[Article]:
════════════════

En contrepartie, les pays du Mercosur bénéficieraient de droits de douanes réduits sur certains produits dont les quotas d’importation seraient revus à la hausse par l’Europe : + 100 000 tonnes de viande bovine, + 100 000 tonnes de volailles et + 100 000 tonnes de sucre. Sans ignorer les sept millions d’hectolitres de bioéthanol issus des cannes à sucre brésiliennes qui alimenteraient la transition écologique européenne.
Qui est pour ? Qui est contre ?
Depuis le début des négociations, le futur traité Union européenne-Mercosur est plutôt vu d’un œil méfiant en France qui est, par son département de la Guyane, le seul pays européen à avoir un intérêt direct en Amérique du Sud. Si le patronat (le Medef) y est plutôt favorable du point de vue industriel notamment, les principaux syndicats agricoles et les ONG voient leurs discours se croiser. Pour une fois…
Les agriculteurs pointent les différences de normes et en particulier l’utilisation, dans les pays du Mercosur, de produits phytosanitaires interdits en Europe. Des résidus de pesticides interdits ou strictement réglementés ont été retrouvés dans 12 % des aliments échantillonnés en provenance du Brésil et à destination de l’UE.
Un argument auquel les associations environnementales sont sensibles, elles qui dénoncent des monocultures ou des élevages extensifs qui engendrent toujours plus de déforestation en Amazonie, dans le Cerrado ou dans les forêts tropicales sèches du Chaco. L’élevage est responsable de 80 % de la disparition de la forêt en Amazonie, selon WWF.
L’Environnement qui cache la forêt
Dès 2020, les exigences environnementales auraient donc poussé l’Allemagne, qui défend pourtant son industrie automobile, à faire volte-face et à retirer son soutien à l’accord. Tout comme Emmanuel Macron qui annonçait avoir « stoppé net » les négociations UE-Mercosur en juin 2020, devant la Convention citoyenne pour le climat.

════════════════

[Données fournies]:
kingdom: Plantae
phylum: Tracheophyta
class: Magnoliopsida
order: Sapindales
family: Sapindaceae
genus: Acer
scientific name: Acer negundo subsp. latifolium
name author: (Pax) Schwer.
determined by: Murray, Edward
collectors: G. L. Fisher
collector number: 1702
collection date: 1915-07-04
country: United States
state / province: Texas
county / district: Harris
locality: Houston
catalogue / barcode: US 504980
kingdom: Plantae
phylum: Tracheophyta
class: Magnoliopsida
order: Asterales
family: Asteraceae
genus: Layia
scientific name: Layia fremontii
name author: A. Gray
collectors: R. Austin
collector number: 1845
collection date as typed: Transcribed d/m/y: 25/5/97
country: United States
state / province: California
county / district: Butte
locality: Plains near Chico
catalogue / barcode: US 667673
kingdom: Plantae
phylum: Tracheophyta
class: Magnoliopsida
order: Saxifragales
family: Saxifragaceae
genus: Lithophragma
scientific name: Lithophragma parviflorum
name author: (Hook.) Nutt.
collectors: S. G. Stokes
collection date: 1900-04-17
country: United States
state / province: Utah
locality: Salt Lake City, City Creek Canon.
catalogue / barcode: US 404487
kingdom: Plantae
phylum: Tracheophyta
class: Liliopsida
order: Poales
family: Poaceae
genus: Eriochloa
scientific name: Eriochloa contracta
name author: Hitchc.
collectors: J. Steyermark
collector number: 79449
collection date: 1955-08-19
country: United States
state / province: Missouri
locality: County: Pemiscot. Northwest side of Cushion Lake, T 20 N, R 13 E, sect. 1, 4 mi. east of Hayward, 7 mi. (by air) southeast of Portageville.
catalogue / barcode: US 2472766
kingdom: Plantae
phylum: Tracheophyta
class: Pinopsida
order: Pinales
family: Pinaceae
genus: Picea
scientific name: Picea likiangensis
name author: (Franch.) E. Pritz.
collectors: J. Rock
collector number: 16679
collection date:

════════════════

[Consigne]: Continuez l'article sur l'accord entre l'Union européenne et le Mercosur en reprenant juste après sa dernière phrase.

[Production]:
Mais ce sont davantage les intérêts agricoles qui pèsent dans la balance. Selon l’Élysée, « la Commission européenne a compris qu’il était impossible de parvenir à une conclusion [des négociations de l’accord] dans ce contexte. Elle a vu la situation en France, en Allemagne, en Pologne, aux Pays-Bas, en Europe ».
Un accord en février ?
Une signature était enfin envisagée en décembre mais a dû être reportée suite aux premières manifestations d’agriculteurs en Allemagne, puis le début de mobilisation en France. Le président brésilien Lula a fustigé le « protectionnisme » d’Emmanuel Macron en matière d’agriculture. « C’était la même chose avec Chirac, Sarkozy, Hollande, tous deviennent protectionnistes quand on discute de leurs produits agricoles », s’est-il agacé, en décembre.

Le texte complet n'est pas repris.